Fadji MAÏNA à la NASA : La Nigérienne aux sommets de la science !

 Fadji MAÏNA à la NASA : La Nigérienne aux sommets de la science !

Fadji Maina

Contraste saisissant chez notre voisin du Nord. Pendant que le fleuve Niger, sorti de son lit, engloutit tout sur son passage, champs, habitants, habitations, bétail et infrastructures, par une vague inouïe d’inondations jamais enregistrées ces trois dernières décennies, avec son cortège de désolation et d’indignation, le pays est sous les projecteurs du Monde. Pas pour cette catastrophe naturelle qui n’épargne point les autres pays du bassin du fleuve, parmi lesquels le Bénin, mais pour le génie et le leadership de deux de ses fils,Mouhamed MOUSSA et Fadji MAÏNA.

Le premier vient d’être reconduit dans ses fonctions de directeur général de l’ASECNA, organisation panafricaine hautement stratégique dans la navigation aérienne, dont le président du conseil des ministres en exercice n’est autre que le Béninois Hervé HEHOMEY. La seconde, puisque c’est d’une jeune femme qu’il s’agit, Dr Fadji Zaouna MAÏNA, scientifique hors pair qui officie désormais à la très prestigieuse et sélect National Aéronautic and Space  Administration, NASA, depuis le 27 Août dernier.

 Vous l’avez sans doute deviné , c’est elle qui nous intéresse car ce n’est pas tous les jours que les scientifiques s’ouvrent les portes de la célébrissime NASA, encore moins les Africains. Le jeu en vaut la chandelle. L’extraordinaire ici, ce n’est pas tant la consécration d’un génie scientifique rare, mais le cheminement emprunté qui hisse cette digne fille africaine au summum de la gloire scientifique mondiale. Symbole de la mutation incroyable qui s’opère dans notre société et dont peu de personnes ont idée, avec la gent féminine comme porte – flambeau. Tenez ! Selon l’Unesco , seuls 2,4%des scientifiques dans le monde sont africains. En 2018, 31,3% des chercheurs d’Afrique subsaharienne étaient des chercheuses. Un nombre supérieur à la moyenne mondiale et en progression par rapport à 2017.
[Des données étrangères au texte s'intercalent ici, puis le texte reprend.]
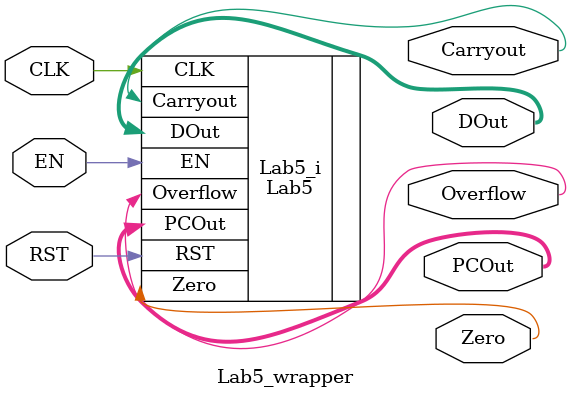
<source format=v>
`timescale 1 ps / 1 ps

module Lab5_wrapper
   (CLK,
    Carryout,
    DOut,
    EN,
    Overflow,
    PCOut,
    RST,
    Zero);
  input CLK;
  output Carryout;
  output [31:0]DOut;
  input EN;
  output Overflow;
  output [4:0]PCOut;
  input RST;
  output Zero;

  wire CLK;
  wire Carryout;
  wire [31:0]DOut;
  wire EN;
  wire Overflow;
  wire [4:0]PCOut;
  wire RST;
  wire Zero;

  Lab5 Lab5_i
       (.CLK(CLK),
        .Carryout(Carryout),
        .DOut(DOut),
        .EN(EN),
        .Overflow(Overflow),
        .PCOut(PCOut),
        .RST(RST),
        .Zero(Zero));
endmodule

</source>
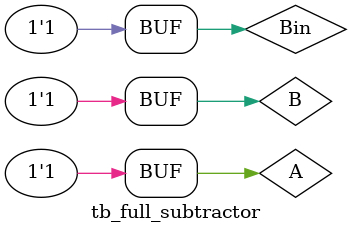
<source format=sv>
module tb_full_subtractor();
    logic A, B, Bin;
    logic Diff, Bout;

    full_subtractor uut(A, B, Bin, Diff, Bout);

    initial begin
        A = 0; B = 0; Bin = 0; #10;
        A = 0; B = 0; Bin = 1; #10;
        A = 0; B = 1; Bin = 0; #10;
        A = 0; B = 1; Bin = 1; #10;
        A = 1; B = 0; Bin = 0; #10;
        A = 1; B = 0; Bin = 1; #10;
        A = 1; B = 1; Bin = 0; #10;
        A = 1; B = 1; Bin = 1; #10;
    end
endmodule

</source>
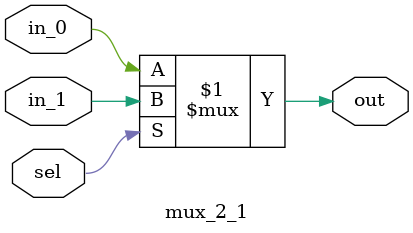
<source format=sv>

module mux_2_1 (
        input wire in_0,
        input wire in_1,
        input wire sel,

        output logic out
);

assign out = sel ? in_1 : in_0;

endmodule

</source>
C’est dans cette mouvance que s’inscrit Fadji Zaouna MAÏNA qui est partie de Zinder, sa ville natale où elle a brillamment décroché son baccalauréat à seulement 16 ans pour se retrouver à la NASA. Après une première partie de ses études supérieures à Fès au Maroc, elle va rejoindre la France pour son Master et puis son doctorat qu’elle obtient en 2016. La suite c’est un enchaînement de travaux de recherche dans les laboratoires huppés au nombre desquels le non moins célèbre CNRS, Centre National de Recherche Scientifique en France, Milan en l’Italie avant de migrer aux USA, où elle est répérée par la NASA. Cette spécialiste de l’hydrologie, pour laquelle elle a opté pour aider à la résolution de l’épineux problème de l’accès à l’eau dans son pays situé à cheval entre le Sahel et le Sahara, est déjà lauréate de plusieurs prix à seulement 29 ans. Rien que ça !

La fabuleuse trajectoire de Fadji Zaouna MAÏNA illustre à suffisance que le génie n’a ni de pays, ni de région, ni de réligion, ni de sexe, ni de couleur. Il transcende tous les préjugés et toutes les considérations. Et c’est cela le principal enseignement à tirer.